* Task goal *
Repeat every one of the lines below without changing a single character or line break.

++++ Task inputs

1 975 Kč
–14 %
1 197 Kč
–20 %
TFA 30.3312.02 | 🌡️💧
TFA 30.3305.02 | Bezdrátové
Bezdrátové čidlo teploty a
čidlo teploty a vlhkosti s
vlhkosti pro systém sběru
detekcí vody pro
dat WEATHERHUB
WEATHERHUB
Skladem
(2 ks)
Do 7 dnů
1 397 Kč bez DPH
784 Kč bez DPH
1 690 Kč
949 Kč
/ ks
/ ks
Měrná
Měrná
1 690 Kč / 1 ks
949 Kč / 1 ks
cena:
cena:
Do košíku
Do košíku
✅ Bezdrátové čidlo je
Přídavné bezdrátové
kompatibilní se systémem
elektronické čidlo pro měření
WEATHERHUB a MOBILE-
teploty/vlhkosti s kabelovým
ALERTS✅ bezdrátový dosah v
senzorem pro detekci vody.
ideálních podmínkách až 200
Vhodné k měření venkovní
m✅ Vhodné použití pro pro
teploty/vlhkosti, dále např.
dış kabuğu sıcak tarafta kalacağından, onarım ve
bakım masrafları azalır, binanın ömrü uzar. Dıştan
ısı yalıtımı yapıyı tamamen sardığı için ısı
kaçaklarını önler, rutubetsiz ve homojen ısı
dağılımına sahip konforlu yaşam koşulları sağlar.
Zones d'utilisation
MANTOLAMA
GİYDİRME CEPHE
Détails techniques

++++++++

* Task answer *
1 975 Kč
–14 %
1 197 Kč
–20 %
TFA 30.3312.02 | 🌡️💧
TFA 30.3305.02 | Bezdrátové
Bezdrátové čidlo teploty a
čidlo teploty a vlhkosti s
vlhkosti pro systém sběru
detekcí vody pro
dat WEATHERHUB
WEATHERHUB
Skladem
(2 ks)
Do 7 dnů
1 397 Kč bez DPH
784 Kč bez DPH
1 690 Kč
949 Kč
/ ks
/ ks
Měrná
Měrná
1 690 Kč / 1 ks
949 Kč / 1 ks
cena:
cena:
Do košíku
Do košíku
✅ Bezdrátové čidlo je
Přídavné bezdrátové
kompatibilní se systémem
elektronické čidlo pro měření
WEATHERHUB a MOBILE-
teploty/vlhkosti s kabelovým
ALERTS✅ bezdrátový dosah v
senzorem pro detekci vody.
ideálních podmínkách až 200
Vhodné k měření venkovní
m✅ Vhodné použití pro pro
teploty/vlhkosti, dále např.
dış kabuğu sıcak tarafta kalacağından, onarım ve
bakım masrafları azalır, binanın ömrü uzar. Dıştan
ısı yalıtımı yapıyı tamamen sardığı için ısı
kaçaklarını önler, rutubetsiz ve homojen ısı
dağılımına sahip konforlu yaşam koşulları sağlar.
Zones d'utilisation
MANTOLAMA
GİYDİRME CEPHE
Détails techniques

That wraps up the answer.